→ EXERCISE PROMPT
Transcribe every entry precisely, omitting nothing.

→ DATA SHOWN
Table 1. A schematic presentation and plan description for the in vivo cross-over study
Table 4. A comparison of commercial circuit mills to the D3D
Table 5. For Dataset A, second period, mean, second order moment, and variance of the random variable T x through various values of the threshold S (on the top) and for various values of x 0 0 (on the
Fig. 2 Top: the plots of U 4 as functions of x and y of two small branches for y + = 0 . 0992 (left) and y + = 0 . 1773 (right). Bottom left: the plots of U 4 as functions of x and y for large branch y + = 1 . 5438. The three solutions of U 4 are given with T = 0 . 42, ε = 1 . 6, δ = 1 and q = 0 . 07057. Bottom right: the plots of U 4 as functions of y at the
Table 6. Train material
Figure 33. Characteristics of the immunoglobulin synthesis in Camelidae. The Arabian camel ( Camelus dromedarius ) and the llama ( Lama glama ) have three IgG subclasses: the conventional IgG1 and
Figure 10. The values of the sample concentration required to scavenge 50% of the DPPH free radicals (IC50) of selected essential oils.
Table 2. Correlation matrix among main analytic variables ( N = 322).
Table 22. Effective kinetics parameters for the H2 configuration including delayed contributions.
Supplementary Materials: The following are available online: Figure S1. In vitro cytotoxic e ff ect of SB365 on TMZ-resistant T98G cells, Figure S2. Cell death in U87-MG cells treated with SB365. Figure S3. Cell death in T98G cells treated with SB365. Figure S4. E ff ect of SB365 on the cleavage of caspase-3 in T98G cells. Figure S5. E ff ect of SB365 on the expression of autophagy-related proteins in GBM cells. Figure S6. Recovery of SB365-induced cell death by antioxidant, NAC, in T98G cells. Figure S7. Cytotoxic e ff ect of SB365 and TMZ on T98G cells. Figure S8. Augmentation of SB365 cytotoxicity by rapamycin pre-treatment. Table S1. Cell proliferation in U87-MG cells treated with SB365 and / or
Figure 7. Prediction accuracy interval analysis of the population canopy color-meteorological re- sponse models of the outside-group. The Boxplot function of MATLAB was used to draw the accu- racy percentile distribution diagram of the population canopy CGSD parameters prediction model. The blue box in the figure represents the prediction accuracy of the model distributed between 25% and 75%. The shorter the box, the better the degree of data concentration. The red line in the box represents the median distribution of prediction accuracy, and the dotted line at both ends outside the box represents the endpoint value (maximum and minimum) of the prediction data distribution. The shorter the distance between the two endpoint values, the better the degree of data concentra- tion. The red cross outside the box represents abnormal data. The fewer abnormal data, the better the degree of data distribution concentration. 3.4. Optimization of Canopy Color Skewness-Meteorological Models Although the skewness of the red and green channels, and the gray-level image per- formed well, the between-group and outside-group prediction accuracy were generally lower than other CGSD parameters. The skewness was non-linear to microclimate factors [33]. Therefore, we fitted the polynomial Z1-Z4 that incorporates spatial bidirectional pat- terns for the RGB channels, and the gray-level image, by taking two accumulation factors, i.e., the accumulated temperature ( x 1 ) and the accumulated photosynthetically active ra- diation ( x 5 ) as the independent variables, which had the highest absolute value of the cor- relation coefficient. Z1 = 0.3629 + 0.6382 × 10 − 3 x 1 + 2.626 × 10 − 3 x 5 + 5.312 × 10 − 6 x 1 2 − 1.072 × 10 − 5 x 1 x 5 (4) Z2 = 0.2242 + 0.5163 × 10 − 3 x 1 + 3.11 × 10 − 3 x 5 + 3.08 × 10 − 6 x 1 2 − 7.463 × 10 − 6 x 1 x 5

→ ANSWER TO THIS EXERCISE
Table 1. A schematic presentation and plan description for the in vivo cross-over study
Table 4. A comparison of commercial circuit mills to the D3D
Table 5. For Dataset A, second period, mean, second order moment, and variance of the random variable T x through various values of the threshold S (on the top) and for various values of x 0 0 (on the
Fig. 2 Top: the plots of U 4 as functions of x and y of two small branches for y + = 0 . 0992 (left) and y + = 0 . 1773 (right). Bottom left: the plots of U 4 as functions of x and y for large branch y + = 1 . 5438. The three solutions of U 4 are given with T = 0 . 42, ε = 1 . 6, δ = 1 and q = 0 . 07057. Bottom right: the plots of U 4 as functions of y at the
Table 6. Train material
Figure 33. Characteristics of the immunoglobulin synthesis in Camelidae. The Arabian camel ( Camelus dromedarius ) and the llama ( Lama glama ) have three IgG subclasses: the conventional IgG1 and
Figure 10. The values of the sample concentration required to scavenge 50% of the DPPH free radicals (IC50) of selected essential oils.
Table 2. Correlation matrix among main analytic variables ( N = 322).
Table 22. Effective kinetics parameters for the H2 configuration including delayed contributions.
Supplementary Materials: The following are available online: Figure S1. In vitro cytotoxic e ff ect of SB365 on TMZ-resistant T98G cells, Figure S2. Cell death in U87-MG cells treated with SB365. Figure S3. Cell death in T98G cells treated with SB365. Figure S4. E ff ect of SB365 on the cleavage of caspase-3 in T98G cells. Figure S5. E ff ect of SB365 on the expression of autophagy-related proteins in GBM cells. Figure S6. Recovery of SB365-induced cell death by antioxidant, NAC, in T98G cells. Figure S7. Cytotoxic e ff ect of SB365 and TMZ on T98G cells. Figure S8. Augmentation of SB365 cytotoxicity by rapamycin pre-treatment. Table S1. Cell proliferation in U87-MG cells treated with SB365 and / or
Figure 7. Prediction accuracy interval analysis of the population canopy color-meteorological re- sponse models of the outside-group. The Boxplot function of MATLAB was used to draw the accu- racy percentile distribution diagram of the population canopy CGSD parameters prediction model. The blue box in the figure represents the prediction accuracy of the model distributed between 25% and 75%. The shorter the box, the better the degree of data concentration. The red line in the box represents the median distribution of prediction accuracy, and the dotted line at both ends outside the box represents the endpoint value (maximum and minimum) of the prediction data distribution. The shorter the distance between the two endpoint values, the better the degree of data concentra- tion. The red cross outside the box represents abnormal data. The fewer abnormal data, the better the degree of data distribution concentration. 3.4. Optimization of Canopy Color Skewness-Meteorological Models Although the skewness of the red and green channels, and the gray-level image per- formed well, the between-group and outside-group prediction accuracy were generally lower than other CGSD parameters. The skewness was non-linear to microclimate factors [33]. Therefore, we fitted the polynomial Z1-Z4 that incorporates spatial bidirectional pat- terns for the RGB channels, and the gray-level image, by taking two accumulation factors, i.e., the accumulated temperature ( x 1 ) and the accumulated photosynthetically active ra- diation ( x 5 ) as the independent variables, which had the highest absolute value of the cor- relation coefficient. Z1 = 0.3629 + 0.6382 × 10 − 3 x 1 + 2.626 × 10 − 3 x 5 + 5.312 × 10 − 6 x 1 2 − 1.072 × 10 − 5 x 1 x 5 (4) Z2 = 0.2242 + 0.5163 × 10 − 3 x 1 + 3.11 × 10 − 3 x 5 + 3.08 × 10 − 6 x 1 2 − 7.463 × 10 − 6 x 1 x 5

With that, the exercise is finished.